Exercise 1 — Translate this sentence from the Neumann boundary derivation into Spanish: "In the appendices the forward method is compared with the backward method using Neumann conditions."
Exercise 2 — From the Neumann boundary derivation, extract the passage starting at "Derivation of Neumann" and ending at "expansion around \(x=x_0\)".
Exercise 3 — Extend the Neumann boundary derivation from the point where it stops.

Source passage —
In the appendices the forward method is compared with the backward
method using Neumann conditions.
Derivation of Neumann Boundary Conditions
Left Boundary
For the left boundary \(\frac{\delta
u}{\delta x} \Big|_{x=x_0} = 0\), let \(u_i = u(x_i,\tau)\) and use Taylor
expansion around \(x=x_0\)
\[\begin{align*}
u_0 &= u_0 \\
u_1 &= u_0
+ \Delta x \frac{\delta u}{\delta x}
+ \frac{1}{2} (\Delta x)^2 \frac{\delta^2 u}{\delta x^2}
+ \frac{1}{6} (\Delta x)^3 \frac{\delta^3 u}{\delta x^3}
+ O\left(\left(\Delta x\right)^4\right) \\
u_2 &= u_0
+ 2\Delta x \frac{\delta u}{\delta x}
+ \frac{1}{2} (2\Delta x)^2 \frac{\delta^2 u}{\delta x^2}
+ \frac{1}{6} (2\Delta x)^3 \frac{\delta^3 u}{\delta x^3}
+ O\left(\left(\Delta x\right)^4\right) \\
&= u_0
+ 2\Delta x \frac{\delta u}{\delta x}
+ \frac{4}{2} (\Delta x)^2 \frac{\delta^2 u}{\delta x^2}
+ \frac{8}{6} (\Delta x)^3 \frac{\delta^3 u}{\delta x^3}
+ O\left(\left(\Delta x\right)^4\right) \\
&= u_0
+ 2\Delta x \frac{\delta u}{\delta x}
+ 2 (\Delta x)^2 \frac{\delta^2 u}{\delta x^2}
+ \frac{8}{6} (\Delta x)^3 \frac{\delta^3 u}{\delta x^3}
+ O\left(\left(\Delta x\right)^4\right)
\end{align*}\]
Eliminating the \(\frac{\delta^3 u}{\delta
x^3}\) terms
\[\begin{align*}
8u_1 - u_2 &= \left[8u_0
+ 8\Delta x \frac{\delta u}{\delta x}
+ \frac{8}{2} (\Delta x)^2 \frac{\delta^2 u}{\delta x^2}
+ \frac{8}{6} (\Delta x)^3 \frac{\delta^3 u}{\delta x^3}
+ O\left(\left(\Delta x\right)^4\right)\right]
-\left[u_0
+ 2\Delta x \frac{\delta u}{\delta x}
+ 2 (\Delta x)^2 \frac{\delta^2 u}{\delta x^2}
+ \frac{8}{6} (\Delta x)^3 \frac{\delta^3 u}{\delta x^3}
+ O\left(\left(\Delta x\right)^4\right)\right] \\
&= 7u_0
+ 6\Delta x \frac{\delta u}{\delta x}
+ 2 (\Delta x)^2 \frac{\delta^2 u}{\delta x^2}
+ O\left(\left(\Delta x\right)^4\right)
\end{align*}\]
and eliminating the \(u_0\)

Information given —
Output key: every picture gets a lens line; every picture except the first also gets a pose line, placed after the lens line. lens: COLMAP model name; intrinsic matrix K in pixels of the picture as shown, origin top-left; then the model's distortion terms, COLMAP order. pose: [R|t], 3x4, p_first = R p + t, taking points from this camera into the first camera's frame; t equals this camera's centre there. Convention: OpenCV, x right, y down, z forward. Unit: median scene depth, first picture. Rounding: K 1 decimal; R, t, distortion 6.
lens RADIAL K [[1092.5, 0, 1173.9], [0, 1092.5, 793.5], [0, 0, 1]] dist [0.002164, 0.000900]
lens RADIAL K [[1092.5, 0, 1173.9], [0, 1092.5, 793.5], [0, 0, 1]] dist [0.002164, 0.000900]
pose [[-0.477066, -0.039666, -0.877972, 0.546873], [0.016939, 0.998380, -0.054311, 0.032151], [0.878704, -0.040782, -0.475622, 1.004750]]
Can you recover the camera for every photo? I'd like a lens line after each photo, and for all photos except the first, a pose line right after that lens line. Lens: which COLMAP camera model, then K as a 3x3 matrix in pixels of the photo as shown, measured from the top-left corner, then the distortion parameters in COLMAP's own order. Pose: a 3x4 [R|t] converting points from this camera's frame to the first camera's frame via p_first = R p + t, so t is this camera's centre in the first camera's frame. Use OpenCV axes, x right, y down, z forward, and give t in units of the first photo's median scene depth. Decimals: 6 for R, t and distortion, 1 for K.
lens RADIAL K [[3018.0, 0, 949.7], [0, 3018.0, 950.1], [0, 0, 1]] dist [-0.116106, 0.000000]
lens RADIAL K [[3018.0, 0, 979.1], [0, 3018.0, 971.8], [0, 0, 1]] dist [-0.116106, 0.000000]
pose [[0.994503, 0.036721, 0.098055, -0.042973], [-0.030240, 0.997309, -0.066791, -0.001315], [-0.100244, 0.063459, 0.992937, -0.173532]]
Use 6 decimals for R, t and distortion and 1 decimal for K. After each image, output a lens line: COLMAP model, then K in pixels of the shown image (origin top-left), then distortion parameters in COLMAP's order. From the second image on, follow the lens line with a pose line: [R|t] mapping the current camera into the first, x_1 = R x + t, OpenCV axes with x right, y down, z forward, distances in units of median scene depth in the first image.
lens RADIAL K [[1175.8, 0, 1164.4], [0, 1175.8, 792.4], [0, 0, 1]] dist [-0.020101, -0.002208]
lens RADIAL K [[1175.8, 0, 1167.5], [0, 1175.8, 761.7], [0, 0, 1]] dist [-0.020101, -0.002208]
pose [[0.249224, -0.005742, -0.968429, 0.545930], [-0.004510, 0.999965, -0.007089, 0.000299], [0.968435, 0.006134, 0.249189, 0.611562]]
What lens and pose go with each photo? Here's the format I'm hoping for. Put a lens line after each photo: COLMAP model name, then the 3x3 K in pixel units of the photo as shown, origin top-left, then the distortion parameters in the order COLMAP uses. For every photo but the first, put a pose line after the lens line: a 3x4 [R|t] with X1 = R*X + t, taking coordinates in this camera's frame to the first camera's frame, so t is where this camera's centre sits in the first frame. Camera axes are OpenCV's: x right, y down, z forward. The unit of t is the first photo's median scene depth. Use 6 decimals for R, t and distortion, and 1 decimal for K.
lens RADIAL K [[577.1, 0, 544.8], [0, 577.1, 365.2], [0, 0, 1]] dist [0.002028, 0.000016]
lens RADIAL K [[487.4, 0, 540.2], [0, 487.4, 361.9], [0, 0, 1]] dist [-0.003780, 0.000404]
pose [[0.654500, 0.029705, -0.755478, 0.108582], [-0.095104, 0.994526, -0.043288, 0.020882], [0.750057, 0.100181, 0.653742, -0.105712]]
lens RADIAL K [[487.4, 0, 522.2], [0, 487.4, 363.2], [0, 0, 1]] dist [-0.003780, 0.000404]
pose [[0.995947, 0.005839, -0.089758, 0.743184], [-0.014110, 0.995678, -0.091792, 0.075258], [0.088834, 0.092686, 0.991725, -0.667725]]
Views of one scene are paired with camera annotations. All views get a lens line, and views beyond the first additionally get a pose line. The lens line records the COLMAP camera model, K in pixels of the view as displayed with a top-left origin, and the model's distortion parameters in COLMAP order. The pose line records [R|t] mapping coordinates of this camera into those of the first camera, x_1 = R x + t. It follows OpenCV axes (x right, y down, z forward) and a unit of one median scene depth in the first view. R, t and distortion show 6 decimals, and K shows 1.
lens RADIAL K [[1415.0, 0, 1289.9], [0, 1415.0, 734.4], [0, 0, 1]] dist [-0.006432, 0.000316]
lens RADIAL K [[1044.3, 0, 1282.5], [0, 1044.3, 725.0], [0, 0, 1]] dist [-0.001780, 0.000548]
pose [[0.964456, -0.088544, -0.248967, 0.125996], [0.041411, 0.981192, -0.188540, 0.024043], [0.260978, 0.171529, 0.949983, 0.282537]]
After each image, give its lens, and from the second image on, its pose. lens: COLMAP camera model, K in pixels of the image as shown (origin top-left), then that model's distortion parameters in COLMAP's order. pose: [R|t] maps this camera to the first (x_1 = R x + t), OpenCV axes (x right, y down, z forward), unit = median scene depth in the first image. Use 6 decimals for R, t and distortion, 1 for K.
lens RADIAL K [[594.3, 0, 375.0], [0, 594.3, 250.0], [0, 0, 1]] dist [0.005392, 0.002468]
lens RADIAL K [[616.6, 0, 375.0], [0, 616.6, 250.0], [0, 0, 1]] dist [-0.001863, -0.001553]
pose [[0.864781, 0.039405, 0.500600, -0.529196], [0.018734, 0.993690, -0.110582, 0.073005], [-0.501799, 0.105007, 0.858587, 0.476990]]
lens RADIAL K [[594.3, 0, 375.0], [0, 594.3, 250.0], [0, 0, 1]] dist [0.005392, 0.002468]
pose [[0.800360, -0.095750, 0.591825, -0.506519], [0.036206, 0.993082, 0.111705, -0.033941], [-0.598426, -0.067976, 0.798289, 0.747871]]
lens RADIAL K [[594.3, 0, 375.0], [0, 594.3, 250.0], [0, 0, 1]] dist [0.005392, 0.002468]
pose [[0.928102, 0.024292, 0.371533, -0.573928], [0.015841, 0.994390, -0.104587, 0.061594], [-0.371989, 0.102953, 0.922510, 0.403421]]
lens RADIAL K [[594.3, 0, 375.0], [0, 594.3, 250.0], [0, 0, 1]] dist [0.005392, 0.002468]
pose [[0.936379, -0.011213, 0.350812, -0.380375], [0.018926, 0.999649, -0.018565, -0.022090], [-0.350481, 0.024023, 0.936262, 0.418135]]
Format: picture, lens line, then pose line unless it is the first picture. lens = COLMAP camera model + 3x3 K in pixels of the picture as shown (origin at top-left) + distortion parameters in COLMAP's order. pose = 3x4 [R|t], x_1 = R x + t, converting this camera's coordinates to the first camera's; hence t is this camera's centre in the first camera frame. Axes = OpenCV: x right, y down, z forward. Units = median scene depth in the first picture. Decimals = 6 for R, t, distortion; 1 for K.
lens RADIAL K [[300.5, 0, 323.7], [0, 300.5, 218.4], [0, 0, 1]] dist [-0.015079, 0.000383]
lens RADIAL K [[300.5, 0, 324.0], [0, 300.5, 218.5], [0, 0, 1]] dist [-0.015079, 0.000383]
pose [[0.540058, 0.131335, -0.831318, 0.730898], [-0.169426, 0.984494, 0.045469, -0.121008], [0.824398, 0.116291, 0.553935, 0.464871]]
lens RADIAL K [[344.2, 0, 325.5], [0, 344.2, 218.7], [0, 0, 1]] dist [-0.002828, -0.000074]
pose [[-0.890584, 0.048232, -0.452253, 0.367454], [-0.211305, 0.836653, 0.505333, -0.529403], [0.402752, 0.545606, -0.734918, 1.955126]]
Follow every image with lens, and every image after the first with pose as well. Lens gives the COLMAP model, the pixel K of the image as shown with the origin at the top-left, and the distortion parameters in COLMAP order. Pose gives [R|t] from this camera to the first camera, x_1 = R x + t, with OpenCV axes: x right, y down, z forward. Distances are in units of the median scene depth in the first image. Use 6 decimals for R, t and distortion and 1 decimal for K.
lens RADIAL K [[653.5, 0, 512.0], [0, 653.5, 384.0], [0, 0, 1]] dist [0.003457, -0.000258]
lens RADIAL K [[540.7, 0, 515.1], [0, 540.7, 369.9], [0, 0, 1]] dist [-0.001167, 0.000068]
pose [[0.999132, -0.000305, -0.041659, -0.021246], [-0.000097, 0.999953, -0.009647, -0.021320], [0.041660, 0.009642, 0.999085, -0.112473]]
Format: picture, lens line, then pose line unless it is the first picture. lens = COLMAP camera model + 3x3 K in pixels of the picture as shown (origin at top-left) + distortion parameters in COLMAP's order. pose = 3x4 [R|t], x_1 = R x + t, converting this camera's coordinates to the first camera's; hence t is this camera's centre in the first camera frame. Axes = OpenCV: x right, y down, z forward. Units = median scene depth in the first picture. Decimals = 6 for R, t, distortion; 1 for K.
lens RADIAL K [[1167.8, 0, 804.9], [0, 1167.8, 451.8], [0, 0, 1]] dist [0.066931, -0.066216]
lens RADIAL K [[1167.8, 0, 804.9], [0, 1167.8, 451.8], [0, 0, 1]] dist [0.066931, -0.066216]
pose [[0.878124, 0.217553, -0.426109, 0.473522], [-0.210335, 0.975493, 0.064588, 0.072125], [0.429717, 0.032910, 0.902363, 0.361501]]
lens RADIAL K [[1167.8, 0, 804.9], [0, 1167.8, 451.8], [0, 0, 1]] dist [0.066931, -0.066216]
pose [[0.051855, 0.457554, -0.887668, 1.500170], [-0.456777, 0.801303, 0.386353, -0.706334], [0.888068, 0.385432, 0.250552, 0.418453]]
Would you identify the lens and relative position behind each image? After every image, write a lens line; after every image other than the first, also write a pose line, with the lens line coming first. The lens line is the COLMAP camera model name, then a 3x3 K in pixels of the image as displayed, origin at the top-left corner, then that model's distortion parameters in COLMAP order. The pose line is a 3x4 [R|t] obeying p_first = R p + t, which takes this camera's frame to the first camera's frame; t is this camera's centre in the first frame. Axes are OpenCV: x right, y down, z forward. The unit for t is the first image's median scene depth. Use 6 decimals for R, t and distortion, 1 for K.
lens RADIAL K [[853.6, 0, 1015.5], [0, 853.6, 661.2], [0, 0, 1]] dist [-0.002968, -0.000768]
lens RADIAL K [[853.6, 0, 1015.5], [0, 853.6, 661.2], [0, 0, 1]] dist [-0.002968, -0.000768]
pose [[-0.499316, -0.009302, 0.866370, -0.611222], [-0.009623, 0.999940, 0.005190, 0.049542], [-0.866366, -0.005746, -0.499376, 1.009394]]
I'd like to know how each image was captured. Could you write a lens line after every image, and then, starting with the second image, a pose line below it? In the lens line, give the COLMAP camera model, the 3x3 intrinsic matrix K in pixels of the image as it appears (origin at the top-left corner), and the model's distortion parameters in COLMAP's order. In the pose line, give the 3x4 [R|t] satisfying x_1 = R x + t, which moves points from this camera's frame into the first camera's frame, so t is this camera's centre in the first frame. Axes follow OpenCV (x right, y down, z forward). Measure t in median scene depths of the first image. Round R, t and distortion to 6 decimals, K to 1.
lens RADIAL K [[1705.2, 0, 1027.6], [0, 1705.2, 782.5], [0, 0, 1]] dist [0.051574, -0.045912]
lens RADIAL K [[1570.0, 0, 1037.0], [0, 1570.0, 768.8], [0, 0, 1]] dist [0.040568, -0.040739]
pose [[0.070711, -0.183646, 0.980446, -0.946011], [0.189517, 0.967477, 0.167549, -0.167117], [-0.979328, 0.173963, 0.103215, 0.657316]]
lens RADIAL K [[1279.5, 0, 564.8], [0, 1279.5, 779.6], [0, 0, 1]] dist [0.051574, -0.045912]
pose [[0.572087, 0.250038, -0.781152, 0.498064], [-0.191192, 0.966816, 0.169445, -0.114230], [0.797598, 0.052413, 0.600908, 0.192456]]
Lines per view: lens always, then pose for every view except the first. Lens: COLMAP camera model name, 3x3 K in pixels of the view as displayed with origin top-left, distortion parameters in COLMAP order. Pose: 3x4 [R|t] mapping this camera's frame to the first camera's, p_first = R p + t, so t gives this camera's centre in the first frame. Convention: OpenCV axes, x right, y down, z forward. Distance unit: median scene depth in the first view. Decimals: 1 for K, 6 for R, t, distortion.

Output 1 — En los apéndices, el método hacia adelante se compara con el método hacia atrás utilizando condiciones de Neumann.

Output 2 —
Derivation of Neumann Boundary Conditions
Left Boundary
For the left boundary \(\frac{\delta
u}{\delta x} \Big|_{x=x_0} = 0\), let \(u_i = u(x_i,\tau)\) and use Taylor
expansion around \(x=x_0\)

Output 3 —
terms
\[\begin{align*}
8u_1 - u_2 -7u_0 &= \left[7u_0
+ 6\Delta x \frac{\delta u}{\delta x}
+ 2 (\Delta x)^2 \frac{\delta^2 u}{\delta x^2}
+ O\left(\left(\Delta x\right)^4\right)\right]
-7u_0 \\
&= 6\Delta x \frac{\delta u}{\delta x}
+ 2 (\Delta x)^2 \frac{\delta^2 u}{\delta x^2}
+ O\left(\left(\Delta x\right)^4\right)
\end{align*}\]
and knowing that each derivative is evaluated at \(x=x_0\) leaves
\[\begin{align*}
8u_1 - u_2 -7u_0 &= 6\Delta x \frac{\delta u}{\delta x}
+ 2 (\Delta x)^2 \frac{\delta^2 u}{\delta x^2}
+ O\left(\left(\Delta x\right)^4\right) \\
8u_1 - u_2 -7u_0 &= 6\Delta x (0)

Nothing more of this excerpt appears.